Number 19, December 1, 1996

Armed and Dangerous: To Criminals!

By Sunni Maravillosa

Exclusive to The Libertarian Enterprise

         I used to hate guns. I used to think that it was the gun's fault that some people were so brutally violent toward others. I couldn't understand why someone would want one, and thought that people who liked guns were "gun nuts". For many years I vowed I would never have a gun in my house.
         Now, I am the proud owner of a .45 auto Sig-Sauer. I have a wish-list of accessories I'd like for it, as well as a list of other firearms I want, including a shotgun and a high-power, scoped rifle. I love to go target shooting. I love the smell of gunpowder, the clink of spent brass.
         What led to my complete change in attitude?
         It was nothing specific, really, no crime committed against me. I simply awoke, gradually, to some harsh realities.
         Being a woman, I recognized the fact that most men are stronger than I am. And that men commit most violent crimes. So, if someone were to try to hurt me, I would probably be at a disadvantage at the outset.
         I also realized that the protection offered by the police is an illusion. They cannot protect everybody, and they do not. At best they can collect information after the fact, and in some cases they catch the aggressor. Whether or not justice is served in this way is best saved for a different essay.
         Most importantly, I asked myself, "Whose life are you living?" MINE! And whose responsibility am I? MY OWN! This set me to thinking about what I would be willing to do to protect my life and property.
         This is not just a simple mental exercise. A crucial, fundamental principle is at work here. If I won't protect myself, what right do I have to expect another person to risk his or her life for mine? It's a moral question. One has a duty to protect oneself to the best of one's ability.
         My answer involves firearms. They have many advantages: they are a great equalizer of force; they do not require brute strength nor close proximity to be effective; and they often act as a powerful deterrent upon sight.
         The first firearm I owned, along with my then husband, was a 12-gauge shotgun-- a Remington 870 Wingmaster. And what a joy it was to shoot that gun! Once I had learned the basics of proper gun handling and safety (this is absolutely essential; most gun accidents happen because of unsafe handling), learning to sight and shoot it was pure pleasure for me. One of the most satisfying aspects of the process was the knowledge that, if someone were to try to aggress upon me, I would be able to defend myself. The brute strength disadvantage disappeared. Not having any fear of the gun, I quickly became a consistently good shot with it.
         When my marriage ended, my husband kept the shotgun, due more to stereotypes rather than anything else. The two months I spent without a firearm, after having been accustomed to having one nearby, was a difficult period for me. I felt vulnerable. For the first time I realized how important a weapon of deadly force is to me. I never want to be an easy target for anyone. It took almost no thought for me to decide to purchase a handgun in order to protect myself, and eliminate that vulnerability.
         Researching and buying my Sig-Sauer P220 was an educational experience.
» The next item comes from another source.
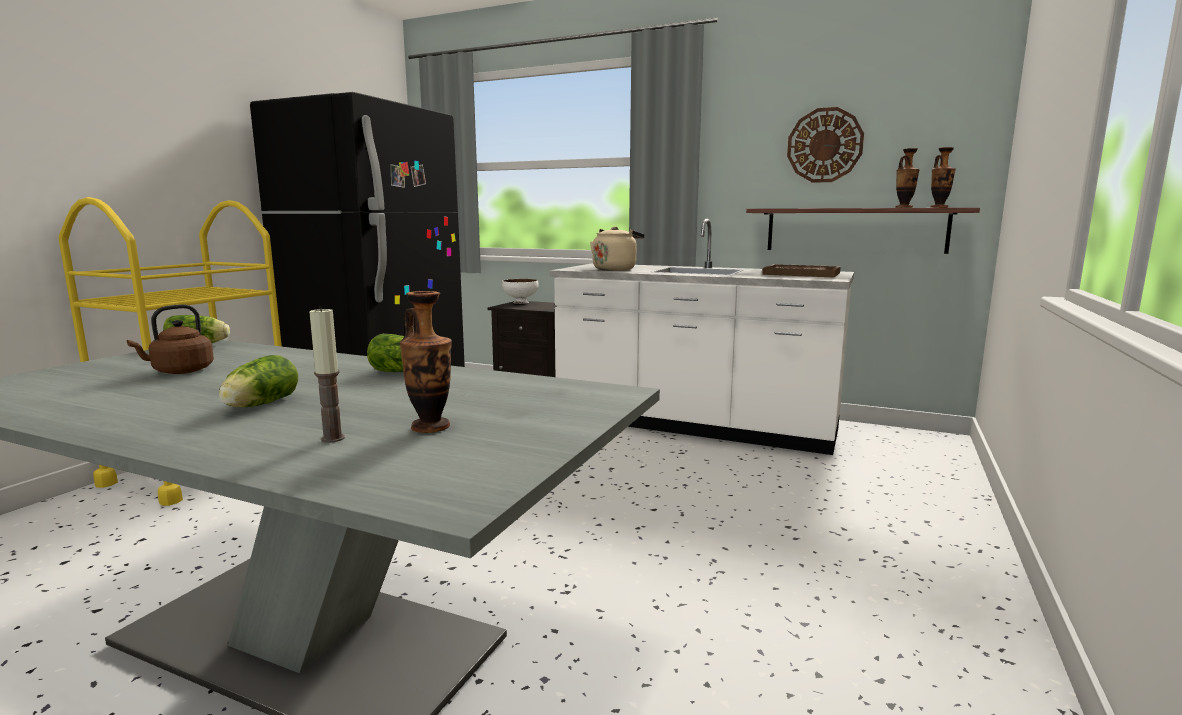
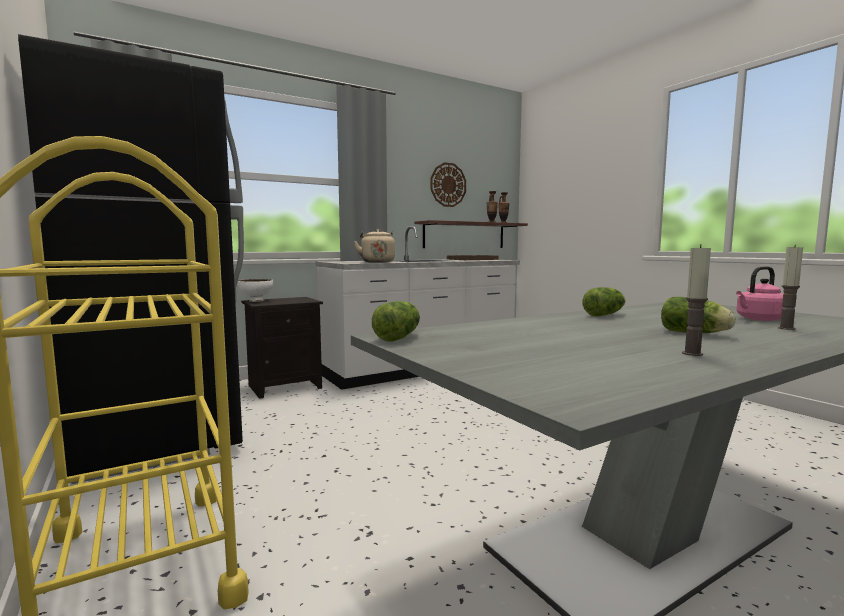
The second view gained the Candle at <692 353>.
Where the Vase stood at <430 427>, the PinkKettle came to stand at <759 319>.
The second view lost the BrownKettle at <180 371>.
Although some gun-shop owners still have 1950s-era attitudes, most people I talked to were helpful and willing to share their knowledge. I had expected some people to try to talk me down to a smaller caliber piece, but that rarely happened. Once I demonstrated that I had some knowledge and experience with guns, it almost always disappeared.
         The five-day waiting period that my state requires for a background check was among the longest waits in my life. These laws, and federal ones like the Brady Law, make it impossible for people to protect themselves with guns during that period, something that is one's right to do.
         My handgun is in a safe place, loaded at all times, and ready to use should the need arise. I have taken an oath to uphold the non-aggression principle, so I will never use it to aggress against another: But woe to anybody who tries to aggress upon me or my property!
         This is not a contradictory attitude with respect to the use of force. If someone initiates the use of force against me, my loved ones, or my property, it is my right and my responsibility to use whatever force is necessary to counter the attack. By arming myself and taking responsibility for my own protection, I have withdrawn from the ineffective government "protection" racket.
         Some people may read this and still be reluctant to accept my arguments for owning a firearm. Consider this: in a society where most individuals are armed, and it is difficult to identify the armed from the unarmed, what would the crime rate be? If the intended victim might be armed with equal or perhaps greater force than the aggressor, how would that affect the aggressor's decision? Violent criminals thrive in our society because they know the odds of any given person having a firearm are low. Government laws restrict access to firearms only for the law-abiding.
         Self-protection is not a right given to an individual by any government or other entity; it is one's by virtue of one's existence and the value a person puts in his or her life. If you do not value your life enough to act to preserve or maintain it, why should you expect anyone else to do so?

Sunni is a psychology professor at a private midwestern university. She thinks of herself as a 'stealth professor', planting question-bombs in her students' minds to encourage them to think about their values and liberty-related issues.